Task directions ->
Transcribe the passage on gender pay in the legal profession word for word, from "ALPMA CEO /" up to and including "or approximately $2,000.".

Study text ->
ALPMA decided to test that assumption directly.
“The data tells a more nuanced story than either a blanket denial or a wholesale indictment. Pay parity is broadly achieved at entry level in both countries, but the gap opens as careers progress, and it is most pronounced at the leadership level.”
ALPMA CEO / Emma Elliott
The Australian Picture
Australia’s findings are broadly encouraging at the junior end of the profession. Gender pay parity across Graduate to 4 Years PAE ranges from -1.1% to 1.2%, with a maximum dollar difference of approximately $1,000 across all five levels, negligible by any measure.
The picture shifts meaningfully from the mid-career mark. At the 4–5 Year PAE level, a gap of 6.8% in favour of males emerges, widening to 8.8% at the 6+ Year mark, representing a real-dollar difference of between $8,000 and $13,000 annually. At Associate and Senior Associate level, the gap narrows again to 1.1%–1.5%, or approximately $2,000.
At partner level, the data is more complex. The proportion of Female Equity Partners has increased by 10 percentage points since 2020, from 21% to 31%, a meaningful structural shift. However, a 7% gender pay gap persists at the Equity Partner level, equating to $23,000 per annum, with female equity partners also sitting below the overall position average of $315,000. Salaried Partners reflect a similar dynamic, with a 5.6% gap translating to $16,000 per year.
The most pronounced finding in the Australian data is at Managing Partner level, where women are $97,000 worse off with a gap of 25.8% reported in the data.

Information provided ->
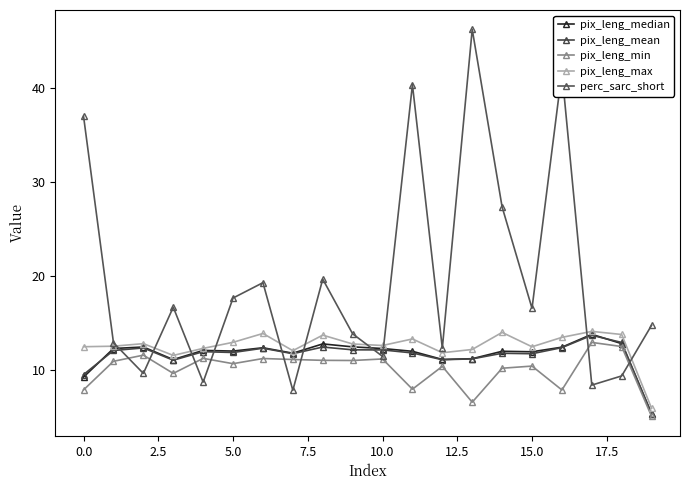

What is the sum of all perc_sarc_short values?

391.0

...

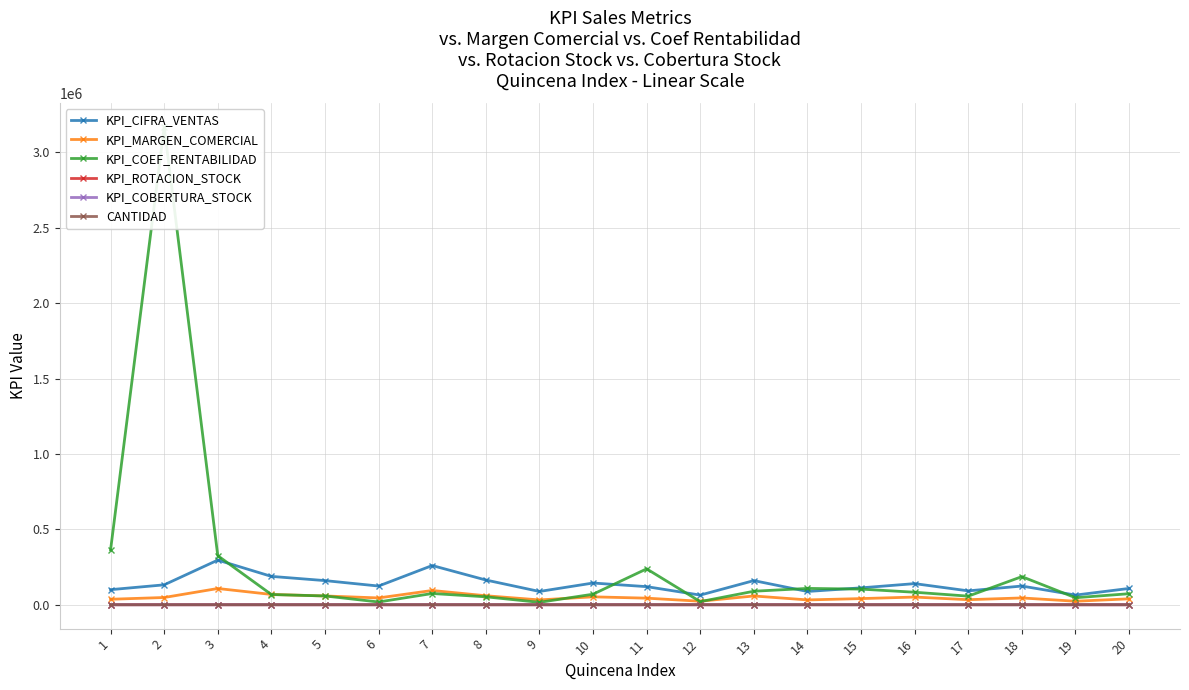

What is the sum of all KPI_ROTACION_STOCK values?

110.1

Response to this task ->
ALPMA CEO / Emma Elliott
The Australian Picture
Australia’s findings are broadly encouraging at the junior end of the profession. Gender pay parity across Graduate to 4 Years PAE ranges from -1.1% to 1.2%, with a maximum dollar difference of approximately $1,000 across all five levels, negligible by any measure.
The picture shifts meaningfully from the mid-career mark. At the 4–5 Year PAE level, a gap of 6.8% in favour of males emerges, widening to 8.8% at the 6+ Year mark, representing a real-dollar difference of between $8,000 and $13,000 annually. At Associate and Senior Associate level, the gap narrows again to 1.1%–1.5%, or approximately $2,000.